* PROBLEMS TO SOLVE
1. In the biographical text below, condense the paragraph beginning "At the bishops' conference" into a bulleted list that keeps its main facts.
2. Reproduce word for word the passage of the biographical text below, starting at "At the bishops'" and ending at "in the region.".

At the bishops' conference he became more interested in the Middle East. He worked with Michel Sabbah, the emeritus Latin Patriarch of Jerusalem for many years, and wrote an introduction to his book. Sabbah named Christiansen a Canon of the Holy Sepulchre of Jerusalem. He was also a member of the Atlantic Council's Middle East Task Force, as part of his ongoing work in the region.

In broader ecumenical efforts, Christiansen served as a consultant to the Pontifical Council for Promoting Christian Unity for the Mennonite-Catholic Dialogue, honoring Mennonites as members of the historic Peace Churches. In a common concluding statement at the Mennonite World Conference 2000, the Catholic and Mennonite participants agreed that "the church is called to live as an efficacious sign and an instrument of peace overcoming every form of enmity and to reconcile all peoples in the peace of Christ".

===Editor-in-chief of America magazine===

He served at this national Jesuit publication based in Manhattan, later restyled as America: The Jesuit Review, for 10 years from 2002 to 2012. For the last seven years, from 2005 to 2012, he was editor-in-chief, succeeding Thomas J. Reese SJ, and he oversaw the magazine's 100th anniversary. After Matt Malone SJ succeeded him as editor-in-chief in 2012, he returned to Georgetown University.

* Stored entries

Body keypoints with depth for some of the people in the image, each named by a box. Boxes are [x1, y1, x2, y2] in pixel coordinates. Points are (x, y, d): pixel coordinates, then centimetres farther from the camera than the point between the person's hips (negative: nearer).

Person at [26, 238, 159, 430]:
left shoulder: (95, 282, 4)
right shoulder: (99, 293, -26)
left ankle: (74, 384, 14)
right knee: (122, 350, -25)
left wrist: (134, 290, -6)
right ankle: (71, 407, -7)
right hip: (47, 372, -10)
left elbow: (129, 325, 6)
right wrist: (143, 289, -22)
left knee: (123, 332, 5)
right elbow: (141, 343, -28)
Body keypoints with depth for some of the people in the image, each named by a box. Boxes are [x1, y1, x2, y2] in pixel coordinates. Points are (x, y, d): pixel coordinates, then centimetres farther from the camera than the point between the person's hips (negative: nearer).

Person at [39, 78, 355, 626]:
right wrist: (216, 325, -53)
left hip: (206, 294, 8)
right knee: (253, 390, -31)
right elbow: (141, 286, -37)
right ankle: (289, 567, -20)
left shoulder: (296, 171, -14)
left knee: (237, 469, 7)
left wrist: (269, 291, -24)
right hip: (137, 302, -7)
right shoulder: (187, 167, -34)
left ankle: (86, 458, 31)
--
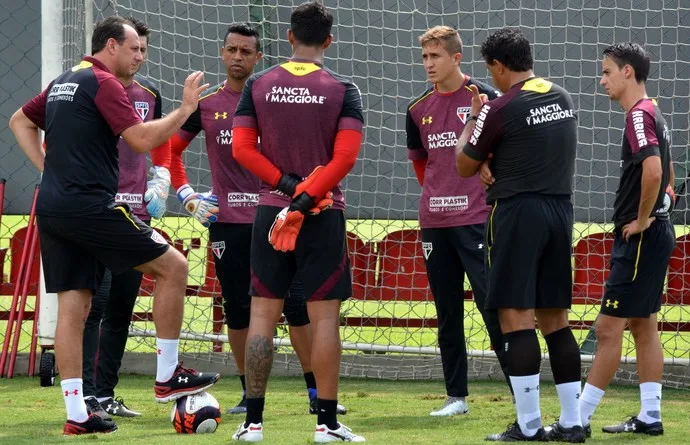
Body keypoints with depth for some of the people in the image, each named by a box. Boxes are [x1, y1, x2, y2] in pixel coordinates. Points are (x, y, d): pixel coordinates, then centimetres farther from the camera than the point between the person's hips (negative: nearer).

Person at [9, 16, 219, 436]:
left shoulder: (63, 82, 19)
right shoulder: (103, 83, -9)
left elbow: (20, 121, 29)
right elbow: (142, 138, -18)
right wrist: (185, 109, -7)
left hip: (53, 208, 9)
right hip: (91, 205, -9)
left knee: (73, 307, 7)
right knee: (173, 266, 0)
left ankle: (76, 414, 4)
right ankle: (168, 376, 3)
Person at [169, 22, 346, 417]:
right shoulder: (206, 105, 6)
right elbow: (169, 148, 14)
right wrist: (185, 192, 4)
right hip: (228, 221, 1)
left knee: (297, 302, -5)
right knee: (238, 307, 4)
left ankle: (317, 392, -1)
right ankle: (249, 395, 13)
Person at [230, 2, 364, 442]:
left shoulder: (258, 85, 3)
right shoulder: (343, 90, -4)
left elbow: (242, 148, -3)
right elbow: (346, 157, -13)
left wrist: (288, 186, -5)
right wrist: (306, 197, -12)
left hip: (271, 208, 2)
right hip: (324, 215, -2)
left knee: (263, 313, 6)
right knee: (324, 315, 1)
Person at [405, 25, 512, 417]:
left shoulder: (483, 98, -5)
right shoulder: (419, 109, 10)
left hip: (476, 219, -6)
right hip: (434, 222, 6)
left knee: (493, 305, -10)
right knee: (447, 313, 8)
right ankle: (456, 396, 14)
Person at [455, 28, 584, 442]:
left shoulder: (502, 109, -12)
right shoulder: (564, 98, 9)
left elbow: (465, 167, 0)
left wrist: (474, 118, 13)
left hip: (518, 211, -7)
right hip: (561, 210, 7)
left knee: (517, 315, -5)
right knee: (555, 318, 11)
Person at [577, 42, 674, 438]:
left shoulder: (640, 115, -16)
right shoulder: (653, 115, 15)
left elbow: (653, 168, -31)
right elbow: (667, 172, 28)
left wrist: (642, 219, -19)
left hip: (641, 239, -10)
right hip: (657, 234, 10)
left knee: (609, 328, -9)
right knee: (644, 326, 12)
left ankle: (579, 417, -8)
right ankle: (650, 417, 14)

* ANSWERS GIVEN
1.
- At the bishops' conference, he became more interested in the Middle East.
- He worked with Michel Sabbah, the emeritus Latin Patriarch of Jerusalem, for many years and wrote an introduction to Sabbah's book.
- Sabbah named him a Canon of the Holy Sepulchre of Jerusalem.
- He was also a member of the Atlantic Council's Middle East Task Force as part of his work in the region.

2.
At the bishops' conference he became more interested in the Middle East. He worked with Michel Sabbah, the emeritus Latin Patriarch of Jerusalem for many years, and wrote an introduction to his book. Sabbah named Christiansen a Canon of the Holy Sepulchre of Jerusalem. He was also a member of the Atlantic Council's Middle East Task Force, as part of his ongoing work in the region.